**Source texts of formatted documents:**
>>>>

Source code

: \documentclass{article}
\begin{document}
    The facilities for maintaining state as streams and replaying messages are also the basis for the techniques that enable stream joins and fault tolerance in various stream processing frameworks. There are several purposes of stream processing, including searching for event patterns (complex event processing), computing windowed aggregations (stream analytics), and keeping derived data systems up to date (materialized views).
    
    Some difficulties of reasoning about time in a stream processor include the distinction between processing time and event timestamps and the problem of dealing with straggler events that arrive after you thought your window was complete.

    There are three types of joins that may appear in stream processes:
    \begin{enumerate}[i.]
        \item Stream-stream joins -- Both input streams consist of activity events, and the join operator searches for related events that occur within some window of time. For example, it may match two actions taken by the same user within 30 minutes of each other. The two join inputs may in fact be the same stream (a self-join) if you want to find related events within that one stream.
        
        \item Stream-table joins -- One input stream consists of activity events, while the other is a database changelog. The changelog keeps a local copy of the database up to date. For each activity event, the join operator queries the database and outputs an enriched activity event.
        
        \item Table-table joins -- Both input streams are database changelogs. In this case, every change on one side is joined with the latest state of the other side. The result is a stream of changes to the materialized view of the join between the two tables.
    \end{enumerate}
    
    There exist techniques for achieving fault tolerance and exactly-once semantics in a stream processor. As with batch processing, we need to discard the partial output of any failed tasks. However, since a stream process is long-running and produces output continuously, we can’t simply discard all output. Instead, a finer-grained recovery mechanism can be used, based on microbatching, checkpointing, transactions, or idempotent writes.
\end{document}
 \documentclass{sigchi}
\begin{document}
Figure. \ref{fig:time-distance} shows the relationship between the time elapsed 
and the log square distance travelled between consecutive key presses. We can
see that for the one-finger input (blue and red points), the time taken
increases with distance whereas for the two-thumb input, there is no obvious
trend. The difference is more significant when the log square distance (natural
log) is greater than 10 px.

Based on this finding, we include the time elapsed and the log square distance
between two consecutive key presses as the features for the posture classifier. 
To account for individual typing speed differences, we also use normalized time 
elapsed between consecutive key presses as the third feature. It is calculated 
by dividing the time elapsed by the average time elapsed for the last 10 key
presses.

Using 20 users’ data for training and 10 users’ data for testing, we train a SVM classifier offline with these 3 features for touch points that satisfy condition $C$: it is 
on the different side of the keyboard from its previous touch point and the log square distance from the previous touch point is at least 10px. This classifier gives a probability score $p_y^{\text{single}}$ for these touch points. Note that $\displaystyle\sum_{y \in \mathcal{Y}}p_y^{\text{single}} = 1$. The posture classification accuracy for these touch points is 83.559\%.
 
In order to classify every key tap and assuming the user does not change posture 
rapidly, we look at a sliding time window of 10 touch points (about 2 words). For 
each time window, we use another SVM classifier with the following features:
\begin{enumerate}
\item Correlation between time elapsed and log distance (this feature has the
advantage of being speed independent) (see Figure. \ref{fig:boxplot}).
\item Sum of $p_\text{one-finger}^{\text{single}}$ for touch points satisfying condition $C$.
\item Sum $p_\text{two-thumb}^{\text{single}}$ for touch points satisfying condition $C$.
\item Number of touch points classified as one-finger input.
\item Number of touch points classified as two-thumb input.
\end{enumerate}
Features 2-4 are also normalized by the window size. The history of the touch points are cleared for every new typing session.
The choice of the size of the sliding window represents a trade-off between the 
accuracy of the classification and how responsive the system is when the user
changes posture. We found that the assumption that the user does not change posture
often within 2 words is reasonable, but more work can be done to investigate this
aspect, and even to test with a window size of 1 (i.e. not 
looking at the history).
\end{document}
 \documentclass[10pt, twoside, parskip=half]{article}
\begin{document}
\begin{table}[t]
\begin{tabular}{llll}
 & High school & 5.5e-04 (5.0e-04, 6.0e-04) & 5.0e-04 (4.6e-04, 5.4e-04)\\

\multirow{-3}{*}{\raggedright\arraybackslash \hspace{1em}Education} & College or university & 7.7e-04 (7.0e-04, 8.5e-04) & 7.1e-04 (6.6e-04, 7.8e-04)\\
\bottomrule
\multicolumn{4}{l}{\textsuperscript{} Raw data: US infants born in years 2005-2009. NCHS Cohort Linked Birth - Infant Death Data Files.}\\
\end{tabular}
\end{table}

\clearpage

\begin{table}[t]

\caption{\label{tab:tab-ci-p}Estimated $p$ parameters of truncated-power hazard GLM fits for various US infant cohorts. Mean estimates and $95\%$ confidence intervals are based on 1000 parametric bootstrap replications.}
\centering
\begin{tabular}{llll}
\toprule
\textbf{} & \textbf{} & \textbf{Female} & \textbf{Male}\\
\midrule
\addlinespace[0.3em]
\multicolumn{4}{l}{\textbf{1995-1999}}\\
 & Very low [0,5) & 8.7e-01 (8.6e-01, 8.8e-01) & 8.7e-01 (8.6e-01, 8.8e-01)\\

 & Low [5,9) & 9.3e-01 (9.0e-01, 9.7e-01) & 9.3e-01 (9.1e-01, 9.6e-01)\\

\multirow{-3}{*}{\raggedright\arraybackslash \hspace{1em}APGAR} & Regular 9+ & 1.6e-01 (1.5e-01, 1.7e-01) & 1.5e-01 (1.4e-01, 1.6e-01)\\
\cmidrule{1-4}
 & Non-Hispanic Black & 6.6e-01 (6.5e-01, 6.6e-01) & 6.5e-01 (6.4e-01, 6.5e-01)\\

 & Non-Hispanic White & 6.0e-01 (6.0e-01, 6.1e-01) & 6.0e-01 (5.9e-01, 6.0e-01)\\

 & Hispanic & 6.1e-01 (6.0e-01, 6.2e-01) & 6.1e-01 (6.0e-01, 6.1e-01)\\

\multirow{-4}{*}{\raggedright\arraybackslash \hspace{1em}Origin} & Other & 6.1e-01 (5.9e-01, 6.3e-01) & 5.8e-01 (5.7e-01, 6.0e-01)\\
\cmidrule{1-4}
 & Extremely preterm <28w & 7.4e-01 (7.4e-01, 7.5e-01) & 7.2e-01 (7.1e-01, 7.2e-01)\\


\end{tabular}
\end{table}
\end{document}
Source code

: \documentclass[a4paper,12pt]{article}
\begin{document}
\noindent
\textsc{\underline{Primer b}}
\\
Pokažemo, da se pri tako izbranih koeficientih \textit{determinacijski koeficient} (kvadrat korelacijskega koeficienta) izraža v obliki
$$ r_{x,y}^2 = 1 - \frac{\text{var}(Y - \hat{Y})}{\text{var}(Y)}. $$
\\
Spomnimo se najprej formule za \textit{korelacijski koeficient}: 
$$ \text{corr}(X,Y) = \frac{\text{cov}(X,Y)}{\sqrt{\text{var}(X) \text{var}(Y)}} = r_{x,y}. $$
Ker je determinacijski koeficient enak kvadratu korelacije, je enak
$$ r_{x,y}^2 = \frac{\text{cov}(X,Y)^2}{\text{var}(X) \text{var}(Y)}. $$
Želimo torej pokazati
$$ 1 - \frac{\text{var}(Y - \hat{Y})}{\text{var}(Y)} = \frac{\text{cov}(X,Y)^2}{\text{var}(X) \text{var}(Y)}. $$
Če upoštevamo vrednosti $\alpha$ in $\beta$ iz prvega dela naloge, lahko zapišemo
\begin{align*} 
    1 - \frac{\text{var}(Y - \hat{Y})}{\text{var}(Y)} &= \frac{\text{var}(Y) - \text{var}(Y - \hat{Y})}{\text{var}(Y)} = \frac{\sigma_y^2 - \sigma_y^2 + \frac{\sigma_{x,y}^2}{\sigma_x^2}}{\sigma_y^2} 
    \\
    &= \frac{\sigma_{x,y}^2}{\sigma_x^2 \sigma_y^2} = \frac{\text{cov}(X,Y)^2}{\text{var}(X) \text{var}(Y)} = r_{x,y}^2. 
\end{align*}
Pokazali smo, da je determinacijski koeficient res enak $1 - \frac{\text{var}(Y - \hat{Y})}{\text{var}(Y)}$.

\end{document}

<<<<

**Exercise instructions:** The records above must be transcribed line for line, exactly.

**Solved problem:**
Source code

: \documentclass{article}
\begin{document}
    The facilities for maintaining state as streams and replaying messages are also the basis for the techniques that enable stream joins and fault tolerance in various stream processing frameworks. There are several purposes of stream processing, including searching for event patterns (complex event processing), computing windowed aggregations (stream analytics), and keeping derived data systems up to date (materialized views).
    
    Some difficulties of reasoning about time in a stream processor include the distinction between processing time and event timestamps and the problem of dealing with straggler events that arrive after you thought your window was complete.

    There are three types of joins that may appear in stream processes:
    \begin{enumerate}[i.]
        \item Stream-stream joins -- Both input streams consist of activity events, and the join operator searches for related events that occur within some window of time. For example, it may match two actions taken by the same user within 30 minutes of each other. The two join inputs may in fact be the same stream (a self-join) if you want to find related events within that one stream.
        
        \item Stream-table joins -- One input stream consists of activity events, while the other is a database changelog. The changelog keeps a local copy of the database up to date. For each activity event, the join operator queries the database and outputs an enriched activity event.
        
        \item Table-table joins -- Both input streams are database changelogs. In this case, every change on one side is joined with the latest state of the other side. The result is a stream of changes to the materialized view of the join between the two tables.
    \end{enumerate}
    
    There exist techniques for achieving fault tolerance and exactly-once semantics in a stream processor. As with batch processing, we need to discard the partial output of any failed tasks. However, since a stream process is long-running and produces output continuously, we can’t simply discard all output. Instead, a finer-grained recovery mechanism can be used, based on microbatching, checkpointing, transactions, or idempotent writes.
\end{document}
 \documentclass{sigchi}
\begin{document}
Figure. \ref{fig:time-distance} shows the relationship between the time elapsed 
and the log square distance travelled between consecutive key presses. We can
see that for the one-finger input (blue and red points), the time taken
increases with distance whereas for the two-thumb input, there is no obvious
trend. The difference is more significant when the log square distance (natural
log) is greater than 10 px.

Based on this finding, we include the time elapsed and the log square distance
between two consecutive key presses as the features for the posture classifier. 
To account for individual typing speed differences, we also use normalized time 
elapsed between consecutive key presses as the third feature. It is calculated 
by dividing the time elapsed by the average time elapsed for the last 10 key
presses.

Using 20 users’ data for training and 10 users’ data for testing, we train a SVM classifier offline with these 3 features for touch points that satisfy condition $C$: it is 
on the different side of the keyboard from its previous touch point and the log square distance from the previous touch point is at least 10px. This classifier gives a probability score $p_y^{\text{single}}$ for these touch points. Note that $\displaystyle\sum_{y \in \mathcal{Y}}p_y^{\text{single}} = 1$. The posture classification accuracy for these touch points is 83.559\%.
 
In order to classify every key tap and assuming the user does not change posture 
rapidly, we look at a sliding time window of 10 touch points (about 2 words). For 
each time window, we use another SVM classifier with the following features:
\begin{enumerate}
\item Correlation between time elapsed and log distance (this feature has the
advantage of being speed independent) (see Figure. \ref{fig:boxplot}).
\item Sum of $p_\text{one-finger}^{\text{single}}$ for touch points satisfying condition $C$.
\item Sum $p_\text{two-thumb}^{\text{single}}$ for touch points satisfying condition $C$.
\item Number of touch points classified as one-finger input.
\item Number of touch points classified as two-thumb input.
\end{enumerate}
Features 2-4 are also normalized by the window size. The history of the touch points are cleared for every new typing session.
The choice of the size of the sliding window represents a trade-off between the 
accuracy of the classification and how responsive the system is when the user
changes posture. We found that the assumption that the user does not change posture
often within 2 words is reasonable, but more work can be done to investigate this
aspect, and even to test with a window size of 1 (i.e. not 
looking at the history).
\end{document}
 \documentclass[10pt, twoside, parskip=half]{article}
\begin{document}
\begin{table}[t]
\begin{tabular}{llll}
 & High school & 5.5e-04 (5.0e-04, 6.0e-04) & 5.0e-04 (4.6e-04, 5.4e-04)\\

\multirow{-3}{*}{\raggedright\arraybackslash \hspace{1em}Education} & College or university & 7.7e-04 (7.0e-04, 8.5e-04) & 7.1e-04 (6.6e-04, 7.8e-04)\\
\bottomrule
\multicolumn{4}{l}{\textsuperscript{} Raw data: US infants born in years 2005-2009. NCHS Cohort Linked Birth - Infant Death Data Files.}\\
\end{tabular}
\end{table}

\clearpage

\begin{table}[t]

\caption{\label{tab:tab-ci-p}Estimated $p$ parameters of truncated-power hazard GLM fits for various US infant cohorts. Mean estimates and $95\%$ confidence intervals are based on 1000 parametric bootstrap replications.}
\centering
\begin{tabular}{llll}
\toprule
\textbf{} & \textbf{} & \textbf{Female} & \textbf{Male}\\
\midrule
\addlinespace[0.3em]
\multicolumn{4}{l}{\textbf{1995-1999}}\\
 & Very low [0,5) & 8.7e-01 (8.6e-01, 8.8e-01) & 8.7e-01 (8.6e-01, 8.8e-01)\\

 & Low [5,9) & 9.3e-01 (9.0e-01, 9.7e-01) & 9.3e-01 (9.1e-01, 9.6e-01)\\

\multirow{-3}{*}{\raggedright\arraybackslash \hspace{1em}APGAR} & Regular 9+ & 1.6e-01 (1.5e-01, 1.7e-01) & 1.5e-01 (1.4e-01, 1.6e-01)\\
\cmidrule{1-4}
 & Non-Hispanic Black & 6.6e-01 (6.5e-01, 6.6e-01) & 6.5e-01 (6.4e-01, 6.5e-01)\\

 & Non-Hispanic White & 6.0e-01 (6.0e-01, 6.1e-01) & 6.0e-01 (5.9e-01, 6.0e-01)\\

 & Hispanic & 6.1e-01 (6.0e-01, 6.2e-01) & 6.1e-01 (6.0e-01, 6.1e-01)\\

\multirow{-4}{*}{\raggedright\arraybackslash \hspace{1em}Origin} & Other & 6.1e-01 (5.9e-01, 6.3e-01) & 5.8e-01 (5.7e-01, 6.0e-01)\\
\cmidrule{1-4}
 & Extremely preterm <28w & 7.4e-01 (7.4e-01, 7.5e-01) & 7.2e-01 (7.1e-01, 7.2e-01)\\


\end{tabular}
\end{table}
\end{document}
Source code

: \documentclass[a4paper,12pt]{article}
\begin{document}
\noindent
\textsc{\underline{Primer b}}
\\
Pokažemo, da se pri tako izbranih koeficientih \textit{determinacijski koeficient} (kvadrat korelacijskega koeficienta) izraža v obliki
$$ r_{x,y}^2 = 1 - \frac{\text{var}(Y - \hat{Y})}{\text{var}(Y)}. $$
\\
Spomnimo se najprej formule za \textit{korelacijski koeficient}: 
$$ \text{corr}(X,Y) = \frac{\text{cov}(X,Y)}{\sqrt{\text{var}(X) \text{var}(Y)}} = r_{x,y}. $$
Ker je determinacijski koeficient enak kvadratu korelacije, je enak
$$ r_{x,y}^2 = \frac{\text{cov}(X,Y)^2}{\text{var}(X) \text{var}(Y)}. $$
Želimo torej pokazati
$$ 1 - \frac{\text{var}(Y - \hat{Y})}{\text{var}(Y)} = \frac{\text{cov}(X,Y)^2}{\text{var}(X) \text{var}(Y)}. $$
Če upoštevamo vrednosti $\alpha$ in $\beta$ iz prvega dela naloge, lahko zapišemo
\begin{align*} 
    1 - \frac{\text{var}(Y - \hat{Y})}{\text{var}(Y)} &= \frac{\text{var}(Y) - \text{var}(Y - \hat{Y})}{\text{var}(Y)} = \frac{\sigma_y^2 - \sigma_y^2 + \frac{\sigma_{x,y}^2}{\sigma_x^2}}{\sigma_y^2} 
    \\
    &= \frac{\sigma_{x,y}^2}{\sigma_x^2 \sigma_y^2} = \frac{\text{cov}(X,Y)^2}{\text{var}(X) \text{var}(Y)} = r_{x,y}^2. 
\end{align*}
Pokazali smo, da je determinacijski koeficient res enak $1 - \frac{\text{var}(Y - \hat{Y})}{\text{var}(Y)}$.

\end{document}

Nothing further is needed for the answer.